Scan each line of the records for the word "drawers" and extract the ones that have it.
=== Begin Enclosure ===
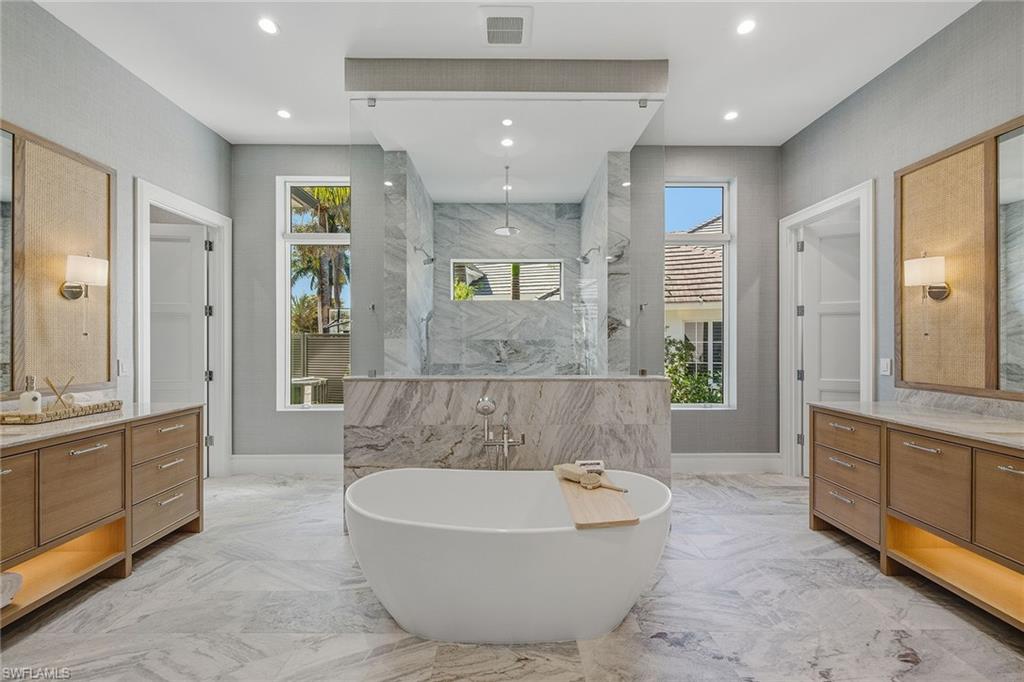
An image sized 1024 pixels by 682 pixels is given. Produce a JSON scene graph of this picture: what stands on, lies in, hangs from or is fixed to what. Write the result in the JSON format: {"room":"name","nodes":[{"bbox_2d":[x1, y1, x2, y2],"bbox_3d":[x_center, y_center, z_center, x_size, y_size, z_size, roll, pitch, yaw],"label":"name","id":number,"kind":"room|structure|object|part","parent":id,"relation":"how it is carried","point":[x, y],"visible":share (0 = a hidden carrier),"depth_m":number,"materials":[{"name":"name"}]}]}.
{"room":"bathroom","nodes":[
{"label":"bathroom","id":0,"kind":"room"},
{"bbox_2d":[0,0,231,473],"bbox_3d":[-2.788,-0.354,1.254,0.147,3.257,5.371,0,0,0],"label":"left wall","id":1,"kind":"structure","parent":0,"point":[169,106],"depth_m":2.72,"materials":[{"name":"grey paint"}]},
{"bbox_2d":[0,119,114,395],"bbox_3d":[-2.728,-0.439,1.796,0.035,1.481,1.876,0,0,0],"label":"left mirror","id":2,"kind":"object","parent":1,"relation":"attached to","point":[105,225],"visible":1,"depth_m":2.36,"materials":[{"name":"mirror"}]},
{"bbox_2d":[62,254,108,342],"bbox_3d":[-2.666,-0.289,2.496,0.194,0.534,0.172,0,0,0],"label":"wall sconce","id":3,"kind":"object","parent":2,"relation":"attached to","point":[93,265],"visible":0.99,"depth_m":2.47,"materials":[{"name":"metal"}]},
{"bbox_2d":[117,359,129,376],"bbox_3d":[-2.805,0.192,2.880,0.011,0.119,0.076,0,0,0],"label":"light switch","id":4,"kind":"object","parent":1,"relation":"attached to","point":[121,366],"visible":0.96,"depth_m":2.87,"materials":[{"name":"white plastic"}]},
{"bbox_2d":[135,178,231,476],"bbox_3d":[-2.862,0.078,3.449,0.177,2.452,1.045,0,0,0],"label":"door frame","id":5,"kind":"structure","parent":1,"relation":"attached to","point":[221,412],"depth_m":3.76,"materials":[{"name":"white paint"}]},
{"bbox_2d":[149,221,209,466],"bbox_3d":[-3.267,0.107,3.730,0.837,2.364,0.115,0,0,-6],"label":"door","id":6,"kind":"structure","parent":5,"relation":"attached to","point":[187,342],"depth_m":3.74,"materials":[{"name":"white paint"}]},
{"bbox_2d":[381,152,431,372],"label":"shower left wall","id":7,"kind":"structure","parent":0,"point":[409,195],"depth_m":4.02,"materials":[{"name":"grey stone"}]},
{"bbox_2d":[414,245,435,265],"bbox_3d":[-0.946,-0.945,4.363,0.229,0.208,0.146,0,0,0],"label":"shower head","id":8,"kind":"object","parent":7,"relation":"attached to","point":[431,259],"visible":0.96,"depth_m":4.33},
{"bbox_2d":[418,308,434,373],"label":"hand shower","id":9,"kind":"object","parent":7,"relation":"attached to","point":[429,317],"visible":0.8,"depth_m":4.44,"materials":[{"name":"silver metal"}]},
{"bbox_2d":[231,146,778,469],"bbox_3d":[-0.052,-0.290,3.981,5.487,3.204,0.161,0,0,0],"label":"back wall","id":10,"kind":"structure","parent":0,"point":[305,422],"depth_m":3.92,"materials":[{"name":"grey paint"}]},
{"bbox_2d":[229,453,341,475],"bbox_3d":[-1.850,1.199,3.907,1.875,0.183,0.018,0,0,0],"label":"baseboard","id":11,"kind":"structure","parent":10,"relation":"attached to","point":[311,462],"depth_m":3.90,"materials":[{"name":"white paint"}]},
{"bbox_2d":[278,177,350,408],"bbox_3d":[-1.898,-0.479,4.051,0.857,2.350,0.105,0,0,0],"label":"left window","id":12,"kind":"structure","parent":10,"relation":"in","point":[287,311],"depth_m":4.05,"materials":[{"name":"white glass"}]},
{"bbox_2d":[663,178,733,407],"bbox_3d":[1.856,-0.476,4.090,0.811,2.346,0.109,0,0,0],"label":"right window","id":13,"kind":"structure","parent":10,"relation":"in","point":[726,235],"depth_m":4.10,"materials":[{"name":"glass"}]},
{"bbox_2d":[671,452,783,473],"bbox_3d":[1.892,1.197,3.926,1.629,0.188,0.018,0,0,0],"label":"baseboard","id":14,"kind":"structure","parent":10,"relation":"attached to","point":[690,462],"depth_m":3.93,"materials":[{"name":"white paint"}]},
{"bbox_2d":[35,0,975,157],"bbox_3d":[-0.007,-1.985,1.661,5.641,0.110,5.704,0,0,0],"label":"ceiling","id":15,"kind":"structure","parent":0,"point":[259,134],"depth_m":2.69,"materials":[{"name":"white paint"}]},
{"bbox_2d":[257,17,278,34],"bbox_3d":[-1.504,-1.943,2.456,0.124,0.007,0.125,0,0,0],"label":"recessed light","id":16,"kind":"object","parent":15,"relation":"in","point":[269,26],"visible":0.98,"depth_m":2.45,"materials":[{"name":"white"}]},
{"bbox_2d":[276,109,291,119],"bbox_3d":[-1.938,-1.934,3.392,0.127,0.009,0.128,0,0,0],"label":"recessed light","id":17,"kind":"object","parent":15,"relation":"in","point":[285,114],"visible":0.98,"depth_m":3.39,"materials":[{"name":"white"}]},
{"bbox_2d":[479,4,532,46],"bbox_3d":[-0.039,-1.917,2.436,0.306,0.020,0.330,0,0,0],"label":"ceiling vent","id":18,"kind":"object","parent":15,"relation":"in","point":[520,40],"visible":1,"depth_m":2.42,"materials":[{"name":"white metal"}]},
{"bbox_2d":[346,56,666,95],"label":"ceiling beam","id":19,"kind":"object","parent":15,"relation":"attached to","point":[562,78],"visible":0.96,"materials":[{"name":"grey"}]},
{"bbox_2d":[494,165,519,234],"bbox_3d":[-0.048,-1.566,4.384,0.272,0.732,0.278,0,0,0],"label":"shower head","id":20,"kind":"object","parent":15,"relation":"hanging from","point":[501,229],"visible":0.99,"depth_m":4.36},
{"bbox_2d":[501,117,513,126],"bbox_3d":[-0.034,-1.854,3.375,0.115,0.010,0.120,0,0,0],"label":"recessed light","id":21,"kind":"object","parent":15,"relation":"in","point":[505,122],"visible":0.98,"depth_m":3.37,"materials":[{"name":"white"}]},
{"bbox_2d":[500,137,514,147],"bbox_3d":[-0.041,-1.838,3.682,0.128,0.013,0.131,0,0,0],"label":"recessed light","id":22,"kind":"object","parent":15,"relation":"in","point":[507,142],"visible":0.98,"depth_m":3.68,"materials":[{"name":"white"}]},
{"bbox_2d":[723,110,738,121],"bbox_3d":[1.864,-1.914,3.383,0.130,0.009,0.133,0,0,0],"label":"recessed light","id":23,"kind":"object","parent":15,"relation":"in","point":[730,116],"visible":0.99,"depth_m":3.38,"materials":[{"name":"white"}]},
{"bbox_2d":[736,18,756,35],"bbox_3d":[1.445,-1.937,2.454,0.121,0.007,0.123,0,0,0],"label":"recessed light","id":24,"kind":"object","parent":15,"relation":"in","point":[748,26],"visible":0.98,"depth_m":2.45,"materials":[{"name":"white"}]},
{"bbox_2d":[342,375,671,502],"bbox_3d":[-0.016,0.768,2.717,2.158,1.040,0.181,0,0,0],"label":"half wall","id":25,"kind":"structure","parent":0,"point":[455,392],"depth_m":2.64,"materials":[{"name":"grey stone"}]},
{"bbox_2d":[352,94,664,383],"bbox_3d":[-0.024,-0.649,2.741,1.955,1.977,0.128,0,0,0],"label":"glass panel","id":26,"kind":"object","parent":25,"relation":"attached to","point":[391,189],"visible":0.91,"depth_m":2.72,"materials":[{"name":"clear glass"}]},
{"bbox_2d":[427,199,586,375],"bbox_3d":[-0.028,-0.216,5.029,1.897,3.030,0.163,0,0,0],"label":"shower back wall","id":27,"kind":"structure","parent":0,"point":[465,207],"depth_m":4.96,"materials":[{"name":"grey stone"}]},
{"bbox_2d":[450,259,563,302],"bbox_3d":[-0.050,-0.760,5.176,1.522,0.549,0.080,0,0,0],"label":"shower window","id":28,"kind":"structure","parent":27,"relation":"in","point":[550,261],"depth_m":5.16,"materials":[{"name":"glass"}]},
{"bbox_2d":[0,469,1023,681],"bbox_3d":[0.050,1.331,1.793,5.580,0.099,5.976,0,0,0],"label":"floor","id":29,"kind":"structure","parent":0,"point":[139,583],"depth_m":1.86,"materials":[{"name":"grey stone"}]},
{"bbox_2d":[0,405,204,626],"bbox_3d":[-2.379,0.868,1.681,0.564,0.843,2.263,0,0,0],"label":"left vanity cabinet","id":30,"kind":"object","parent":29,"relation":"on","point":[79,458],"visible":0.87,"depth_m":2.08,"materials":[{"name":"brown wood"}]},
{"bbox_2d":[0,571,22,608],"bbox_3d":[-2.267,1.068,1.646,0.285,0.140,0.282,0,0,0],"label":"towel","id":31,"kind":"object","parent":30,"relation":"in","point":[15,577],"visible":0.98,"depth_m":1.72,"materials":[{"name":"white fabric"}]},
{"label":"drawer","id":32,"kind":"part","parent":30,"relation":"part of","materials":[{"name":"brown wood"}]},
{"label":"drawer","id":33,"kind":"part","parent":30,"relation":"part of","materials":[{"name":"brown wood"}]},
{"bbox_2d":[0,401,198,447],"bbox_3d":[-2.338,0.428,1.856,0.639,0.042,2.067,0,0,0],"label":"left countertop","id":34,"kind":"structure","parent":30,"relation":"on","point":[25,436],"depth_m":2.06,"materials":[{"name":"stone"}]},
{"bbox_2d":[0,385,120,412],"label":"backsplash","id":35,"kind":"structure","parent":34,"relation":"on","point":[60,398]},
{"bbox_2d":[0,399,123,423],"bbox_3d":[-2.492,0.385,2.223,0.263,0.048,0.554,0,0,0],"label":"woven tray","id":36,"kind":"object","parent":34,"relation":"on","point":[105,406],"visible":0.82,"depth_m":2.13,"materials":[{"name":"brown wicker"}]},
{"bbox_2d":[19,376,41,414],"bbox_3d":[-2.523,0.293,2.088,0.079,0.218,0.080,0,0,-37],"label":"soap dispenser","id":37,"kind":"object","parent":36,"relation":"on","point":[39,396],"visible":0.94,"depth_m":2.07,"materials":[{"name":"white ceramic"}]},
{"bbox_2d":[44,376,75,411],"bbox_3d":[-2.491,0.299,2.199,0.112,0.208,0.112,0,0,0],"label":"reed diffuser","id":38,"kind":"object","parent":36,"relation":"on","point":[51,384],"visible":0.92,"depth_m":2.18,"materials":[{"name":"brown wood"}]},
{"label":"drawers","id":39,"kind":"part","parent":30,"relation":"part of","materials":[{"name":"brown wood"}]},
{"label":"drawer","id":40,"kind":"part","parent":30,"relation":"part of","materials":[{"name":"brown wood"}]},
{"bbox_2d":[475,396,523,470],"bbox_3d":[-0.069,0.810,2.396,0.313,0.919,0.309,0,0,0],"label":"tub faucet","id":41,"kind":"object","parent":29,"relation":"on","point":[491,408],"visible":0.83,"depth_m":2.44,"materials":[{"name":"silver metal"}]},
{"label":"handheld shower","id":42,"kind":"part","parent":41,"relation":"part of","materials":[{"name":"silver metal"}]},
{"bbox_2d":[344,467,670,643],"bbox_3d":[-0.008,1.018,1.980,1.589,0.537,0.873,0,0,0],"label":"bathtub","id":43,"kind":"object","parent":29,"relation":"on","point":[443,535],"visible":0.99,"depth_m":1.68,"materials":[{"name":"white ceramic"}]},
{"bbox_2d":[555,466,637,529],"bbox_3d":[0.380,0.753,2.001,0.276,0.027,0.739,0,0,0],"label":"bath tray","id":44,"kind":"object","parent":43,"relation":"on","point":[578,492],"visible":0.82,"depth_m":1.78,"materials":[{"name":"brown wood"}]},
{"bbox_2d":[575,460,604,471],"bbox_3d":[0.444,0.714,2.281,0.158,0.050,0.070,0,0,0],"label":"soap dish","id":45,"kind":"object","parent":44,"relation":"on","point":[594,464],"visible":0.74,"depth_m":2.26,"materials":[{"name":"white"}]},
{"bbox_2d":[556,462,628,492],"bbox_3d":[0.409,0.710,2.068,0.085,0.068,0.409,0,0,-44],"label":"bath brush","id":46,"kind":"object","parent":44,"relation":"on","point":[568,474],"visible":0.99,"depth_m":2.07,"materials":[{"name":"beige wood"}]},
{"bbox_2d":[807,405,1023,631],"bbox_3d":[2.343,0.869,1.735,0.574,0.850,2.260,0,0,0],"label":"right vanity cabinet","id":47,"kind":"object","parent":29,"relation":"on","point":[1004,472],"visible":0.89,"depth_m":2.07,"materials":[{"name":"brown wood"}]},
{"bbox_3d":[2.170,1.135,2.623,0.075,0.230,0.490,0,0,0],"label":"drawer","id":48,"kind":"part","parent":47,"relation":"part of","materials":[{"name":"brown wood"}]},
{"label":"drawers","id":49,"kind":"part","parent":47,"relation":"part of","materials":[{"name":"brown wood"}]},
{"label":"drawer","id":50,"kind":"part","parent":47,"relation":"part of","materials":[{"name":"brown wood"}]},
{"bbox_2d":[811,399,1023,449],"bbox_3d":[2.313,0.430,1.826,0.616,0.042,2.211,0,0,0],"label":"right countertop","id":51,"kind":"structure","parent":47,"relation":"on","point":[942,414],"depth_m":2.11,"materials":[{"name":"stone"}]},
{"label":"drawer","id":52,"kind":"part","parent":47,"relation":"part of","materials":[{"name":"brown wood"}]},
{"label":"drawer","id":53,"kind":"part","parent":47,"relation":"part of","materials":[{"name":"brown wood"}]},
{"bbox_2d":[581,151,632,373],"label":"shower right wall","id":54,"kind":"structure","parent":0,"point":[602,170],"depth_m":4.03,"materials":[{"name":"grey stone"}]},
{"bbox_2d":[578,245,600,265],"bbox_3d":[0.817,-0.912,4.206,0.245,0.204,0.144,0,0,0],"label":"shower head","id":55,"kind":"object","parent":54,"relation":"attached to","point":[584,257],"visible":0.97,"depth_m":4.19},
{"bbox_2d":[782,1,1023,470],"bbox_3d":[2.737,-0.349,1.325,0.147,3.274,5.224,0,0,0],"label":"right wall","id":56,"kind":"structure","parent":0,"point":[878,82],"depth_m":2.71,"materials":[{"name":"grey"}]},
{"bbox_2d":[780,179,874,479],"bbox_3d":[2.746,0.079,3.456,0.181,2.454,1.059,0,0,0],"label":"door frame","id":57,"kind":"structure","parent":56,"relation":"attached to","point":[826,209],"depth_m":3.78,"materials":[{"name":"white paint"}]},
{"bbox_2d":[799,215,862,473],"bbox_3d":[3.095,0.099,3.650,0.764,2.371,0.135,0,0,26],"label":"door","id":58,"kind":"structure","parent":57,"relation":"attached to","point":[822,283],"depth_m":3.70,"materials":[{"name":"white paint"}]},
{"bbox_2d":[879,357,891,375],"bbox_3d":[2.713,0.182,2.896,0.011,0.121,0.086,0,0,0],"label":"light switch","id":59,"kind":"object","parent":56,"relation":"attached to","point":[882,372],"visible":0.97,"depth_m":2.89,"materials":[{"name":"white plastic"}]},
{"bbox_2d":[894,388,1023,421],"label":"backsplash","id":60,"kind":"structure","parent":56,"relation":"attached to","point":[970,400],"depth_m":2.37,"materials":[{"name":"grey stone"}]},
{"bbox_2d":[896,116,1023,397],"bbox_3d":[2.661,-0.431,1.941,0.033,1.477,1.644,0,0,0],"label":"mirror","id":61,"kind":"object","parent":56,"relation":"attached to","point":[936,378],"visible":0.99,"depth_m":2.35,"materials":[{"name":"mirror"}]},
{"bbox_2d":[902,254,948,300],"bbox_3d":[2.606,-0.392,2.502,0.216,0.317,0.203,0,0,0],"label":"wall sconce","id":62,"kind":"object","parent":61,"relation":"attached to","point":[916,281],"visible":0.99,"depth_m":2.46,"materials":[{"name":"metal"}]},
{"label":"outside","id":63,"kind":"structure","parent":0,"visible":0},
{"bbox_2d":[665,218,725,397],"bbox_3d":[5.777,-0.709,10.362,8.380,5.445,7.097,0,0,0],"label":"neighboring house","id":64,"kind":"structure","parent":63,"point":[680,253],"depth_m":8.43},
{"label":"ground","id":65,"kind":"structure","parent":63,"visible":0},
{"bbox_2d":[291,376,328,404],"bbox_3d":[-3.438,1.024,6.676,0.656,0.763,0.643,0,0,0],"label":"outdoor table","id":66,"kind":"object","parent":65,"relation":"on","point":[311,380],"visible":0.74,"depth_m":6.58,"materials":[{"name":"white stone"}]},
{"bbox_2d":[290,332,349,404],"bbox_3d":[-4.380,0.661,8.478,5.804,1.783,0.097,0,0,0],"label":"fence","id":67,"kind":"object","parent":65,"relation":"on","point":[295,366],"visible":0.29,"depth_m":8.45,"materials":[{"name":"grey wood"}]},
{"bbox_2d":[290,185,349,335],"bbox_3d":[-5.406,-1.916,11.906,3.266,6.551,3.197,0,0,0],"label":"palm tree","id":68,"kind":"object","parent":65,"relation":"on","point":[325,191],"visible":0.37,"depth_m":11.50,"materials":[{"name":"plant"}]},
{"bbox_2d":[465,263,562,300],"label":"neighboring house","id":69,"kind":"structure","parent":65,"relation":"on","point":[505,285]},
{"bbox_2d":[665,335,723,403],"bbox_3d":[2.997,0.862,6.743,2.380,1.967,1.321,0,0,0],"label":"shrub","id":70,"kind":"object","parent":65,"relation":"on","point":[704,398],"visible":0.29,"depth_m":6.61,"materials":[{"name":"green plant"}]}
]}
=== End Enclosure ===
◆ **TASK ANSWER**:
{"label":"drawers","id":39,"kind":"part","parent":30,"relation":"part of","materials":[{"name":"brown wood"}]},
{"label":"drawers","id":49,"kind":"part","parent":47,"relation":"part of","materials":[{"name":"brown wood"}]},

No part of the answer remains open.